SA utrzymał wyrok I instancji i oddalił apelację, a Nowka obciążył kosztami postępowania apelacyjnego. Według SA, ustalenia SO były prawidłowe. W ustnym uzasadnieniu wyroku sędzia Anna Orłowska mówiła, że powód wyszedł z błędnego założenia, doszukując się tu nagonki politycznej, co nie jest niczym uzasadnione. Dodała, że świadkowie mówili, iż powód udziela jakichś informacji mediom.
Według sędzi, autor tekstu zrobił wszystko, by dochować staranności; chciał zwrócić uwagę na problem przecieków, który istnieje do dziś, a sformułowanie podejrzany pod adresem Nowka należy rozumieć w sensie potocznym, a nie prawniczym.

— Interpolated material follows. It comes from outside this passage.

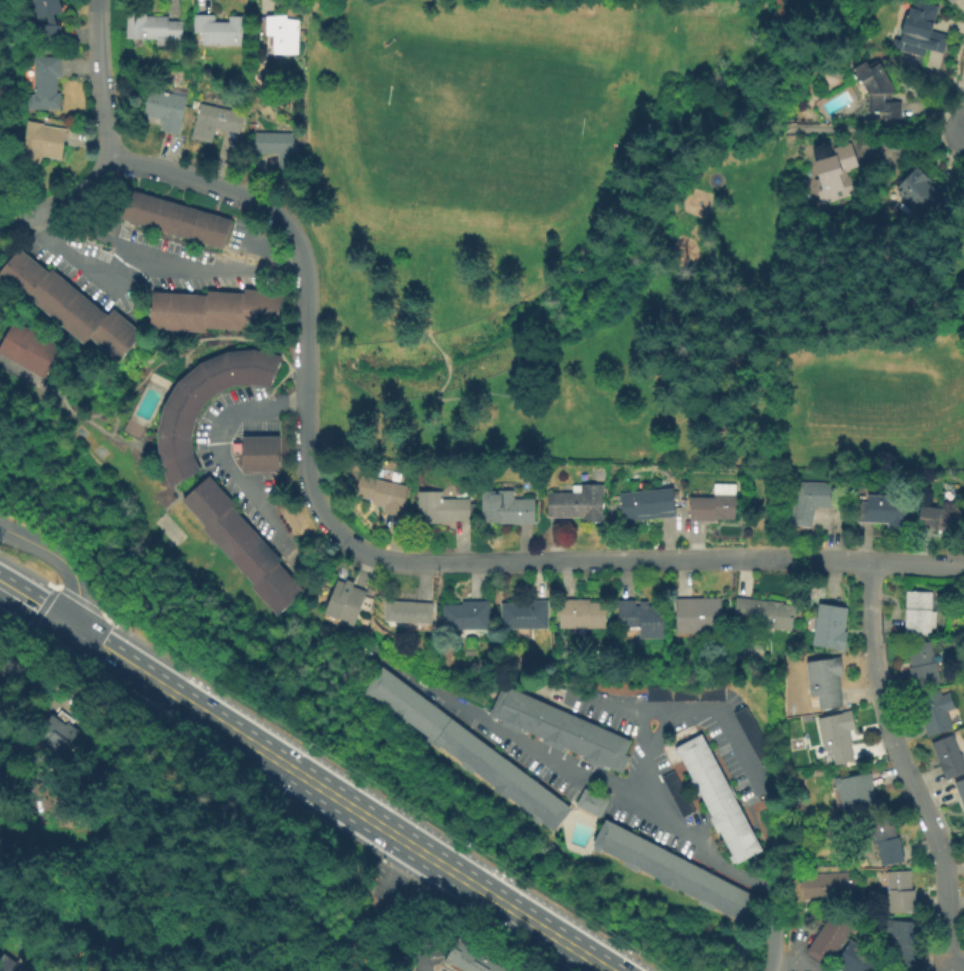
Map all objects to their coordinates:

Powód jest osobą publiczną, wobec której zakres dopuszczalnej krytyki jest większy a jej ochrona prawna słabsza - tak brzmiała konkluzja uzasadnienia sędzi SA.
Ani Nowek, ani Domański nie stawili się w SA. Po wyroku SO Nowek mówił, że tekst był nierzetelny i kłamliwy, bo nie jest on podejrzany i nigdy nie wynosił tajemnic. Powołał się na zaświadczenie b. szefa komisji Józefa Gruszki, że w chwili publikacji "Przeglądu" Nowek nie miał jeszcze dostępu do żadnych tajemnic komisji. Domański nazywał zaś zachowanie Nowka przykładem ogromnej buty i arogancji.
48-letni Nowek był szefem Urzędu Ochrony Państwa w rządzie Jerzego Buzka - od lutego 1998 r. do października 2001 r. Szefem AW jest od listopada 2005 r. Był wielokrotnie oskarżany przez SLD o nielegalne działania przeciw SLD - czemu zaprzeczał.